### Work instructions
Determine how many lines in the entries below contain the word "DIAGRAM". The reply is that number alone.

### Record excerpts
━━━

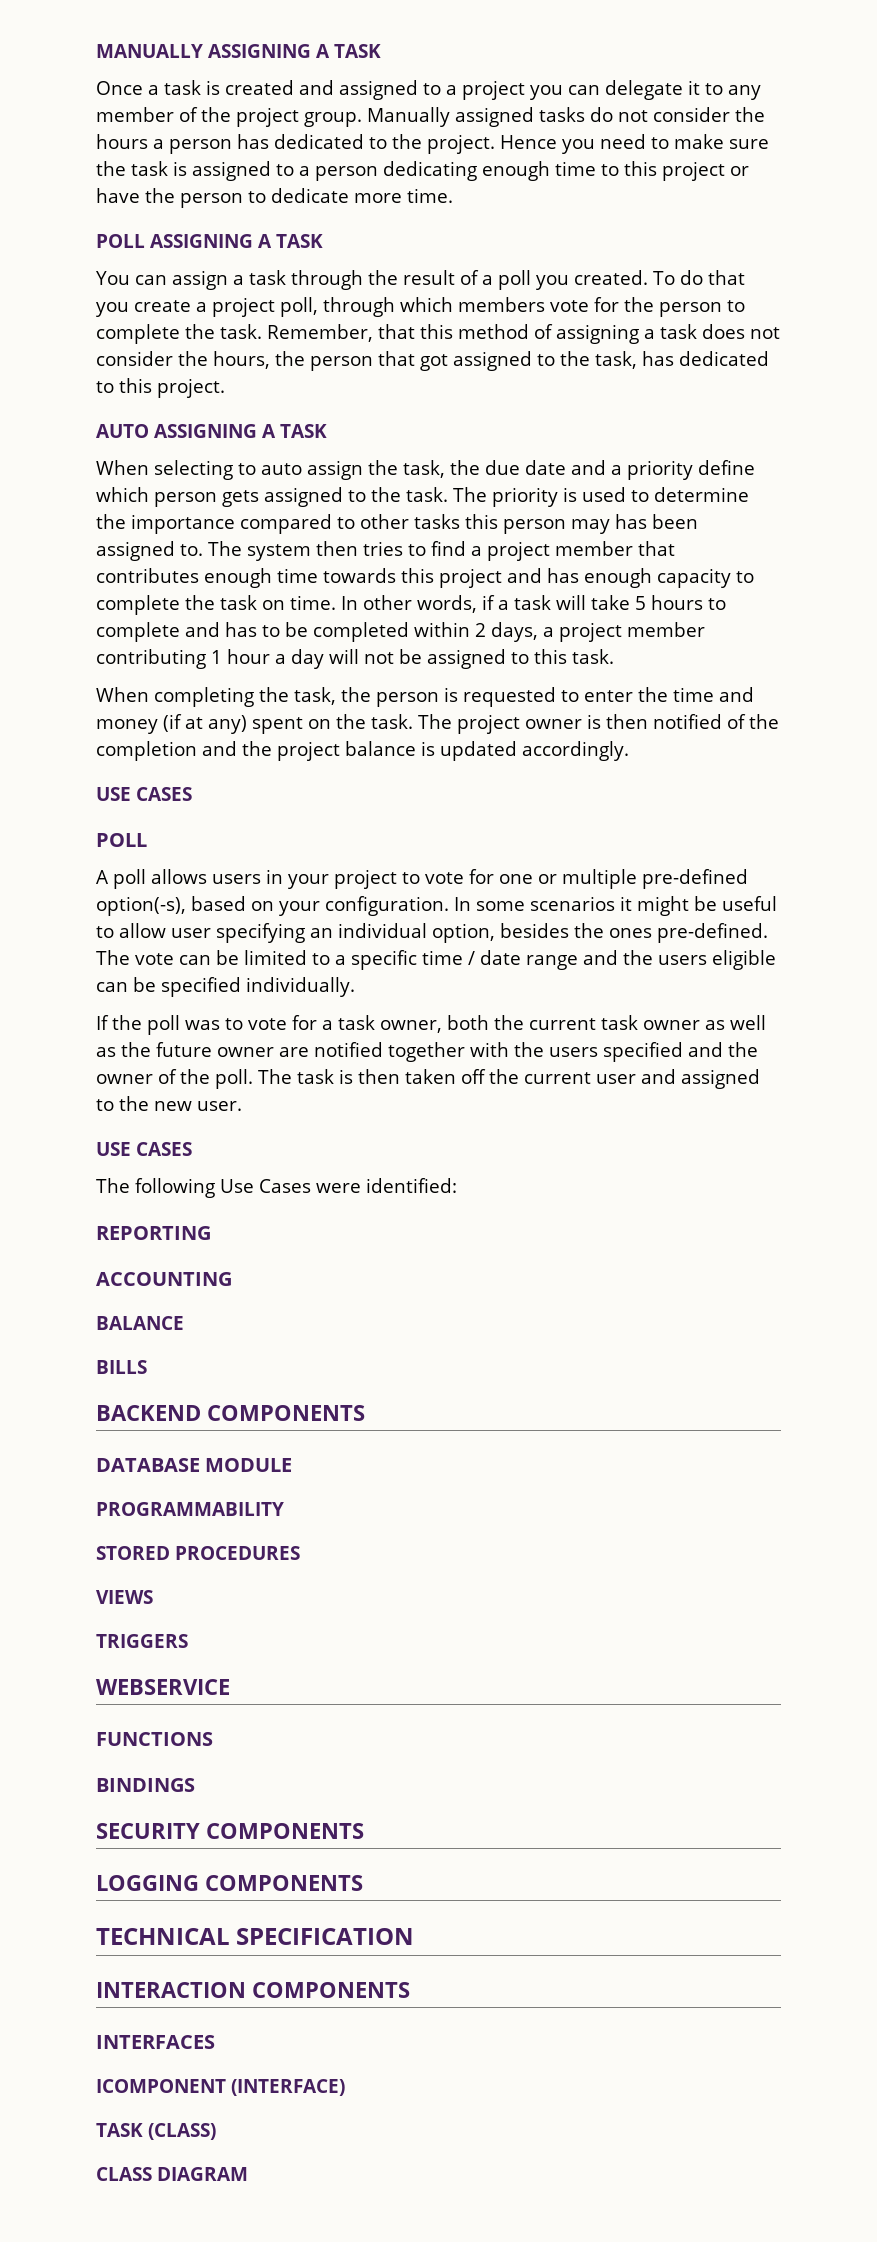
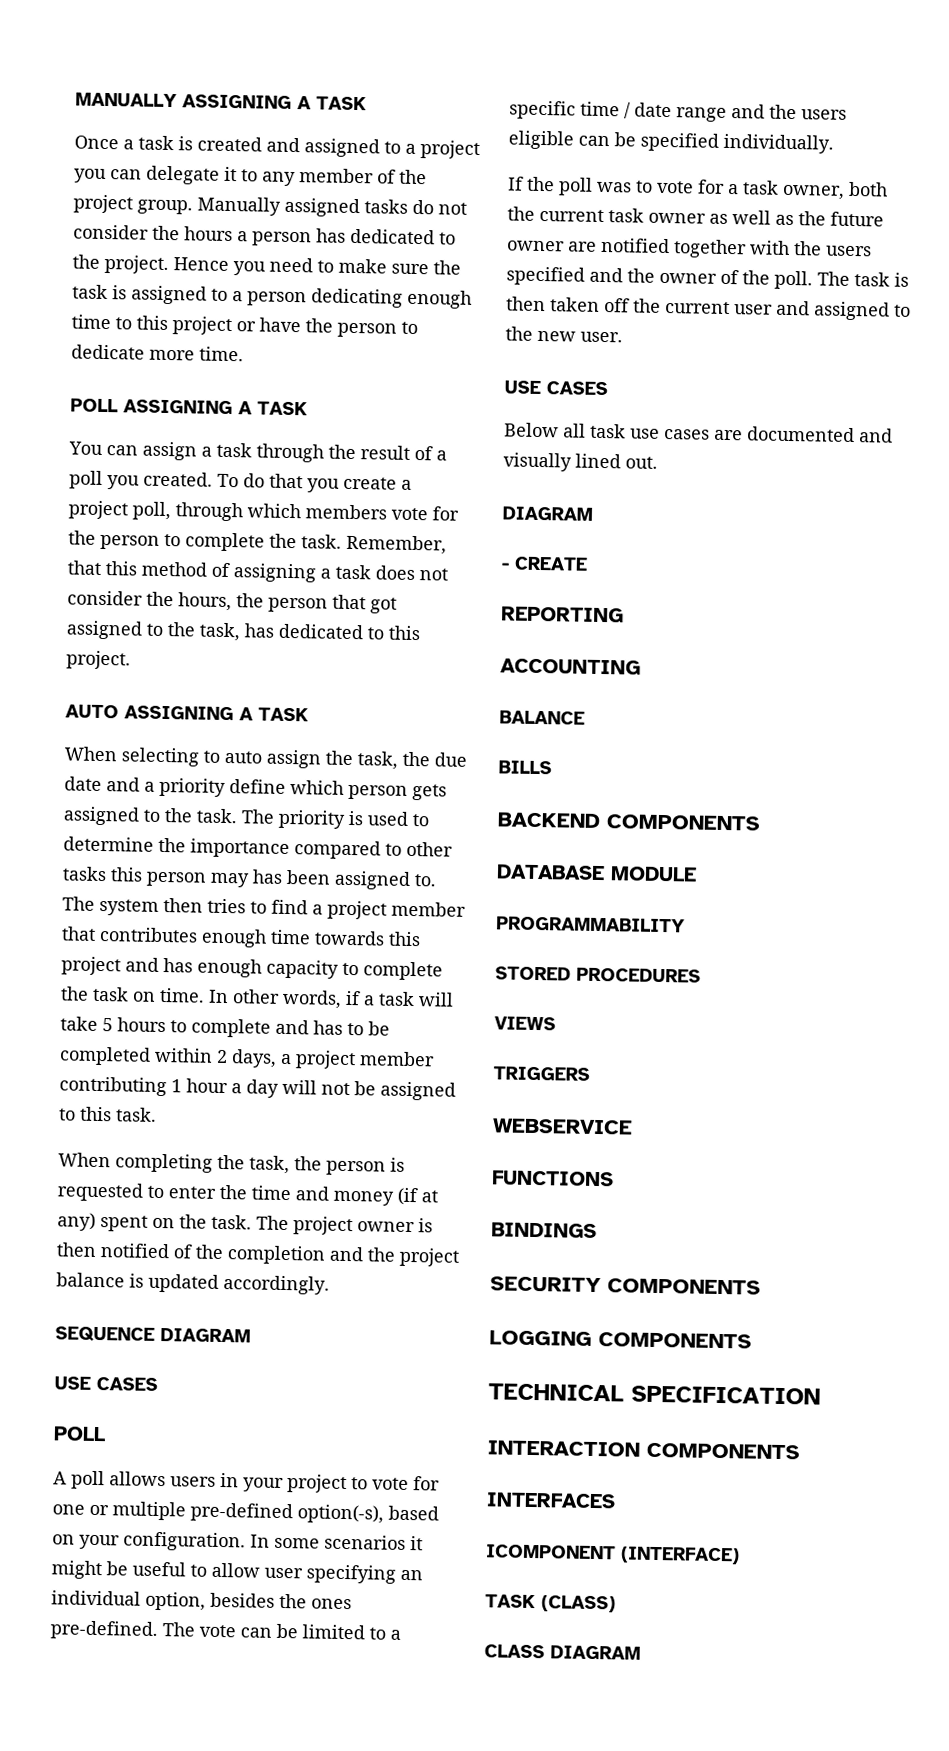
(629, 751) none -> [55,1326,251,1343] // SEQUENCE DIAGRAM
[96,1178,457,1198] The following Use Cases were identified: -> [504,422,893,443] [503,452,658,472] [502,506,593,521] [501,556,588,571] Below all task use cases are documented and visually lined out. // DIAGRAM // - CREATE

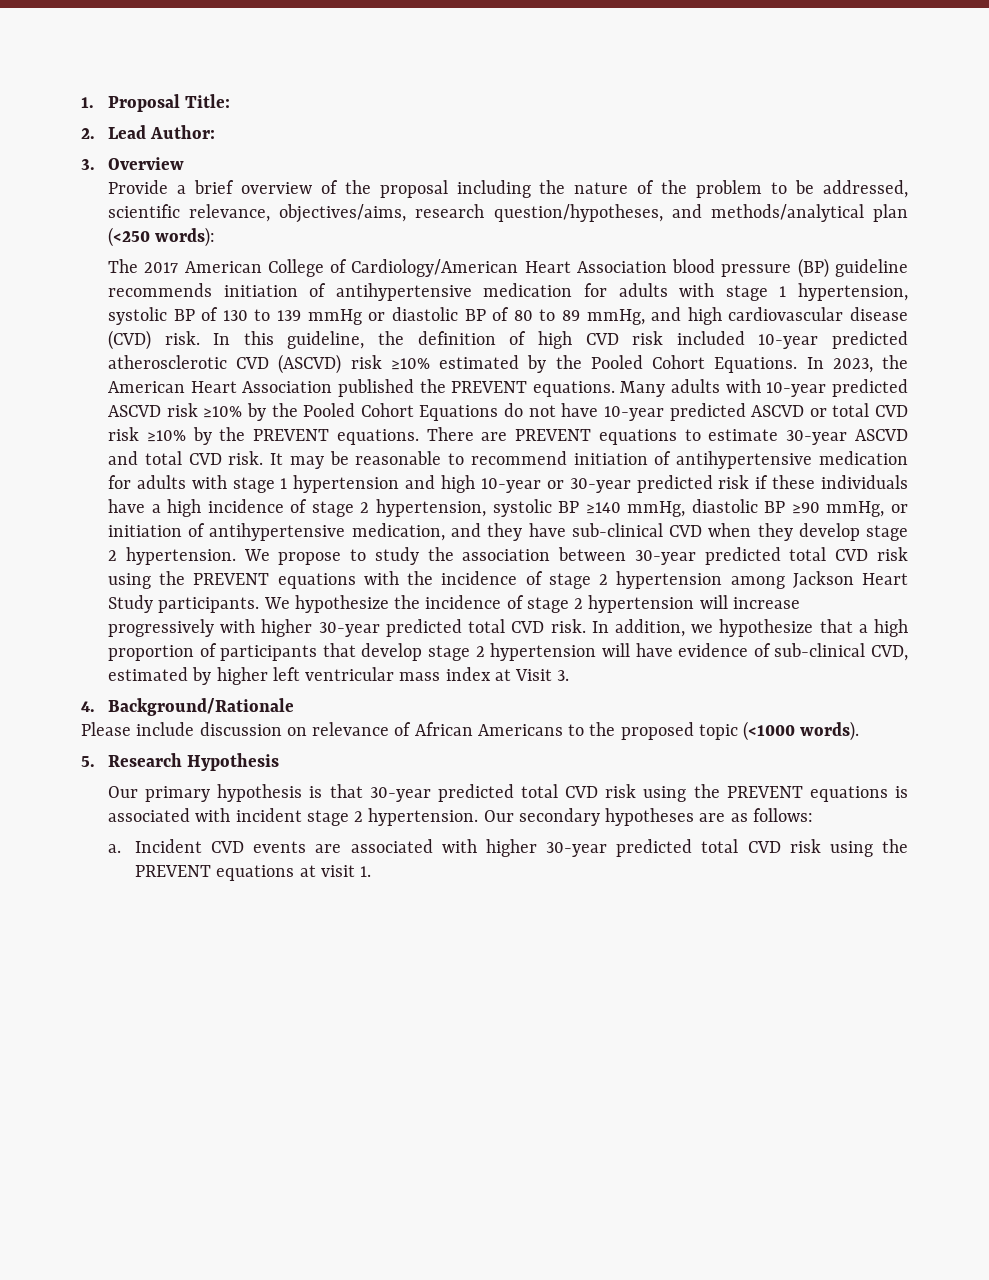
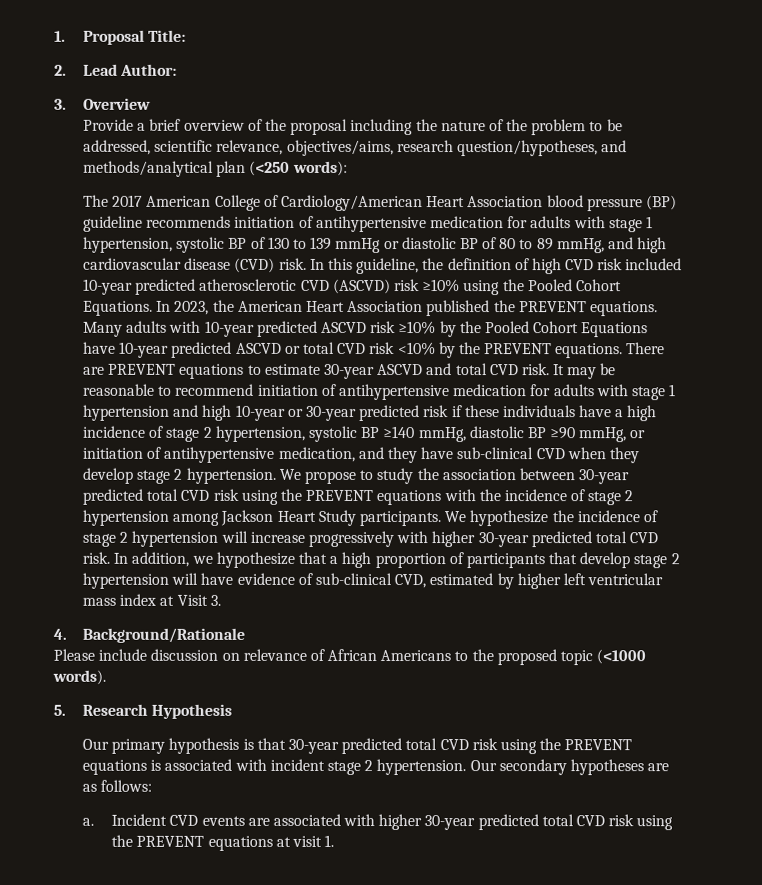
[439,355,547,373] estimated by -> [463,280,501,296] using
[503,403,556,417] do not -> (649, 330) none
[146,430,186,442] ≥10% -> [397,342,436,356] <10%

━━━

### Reply
2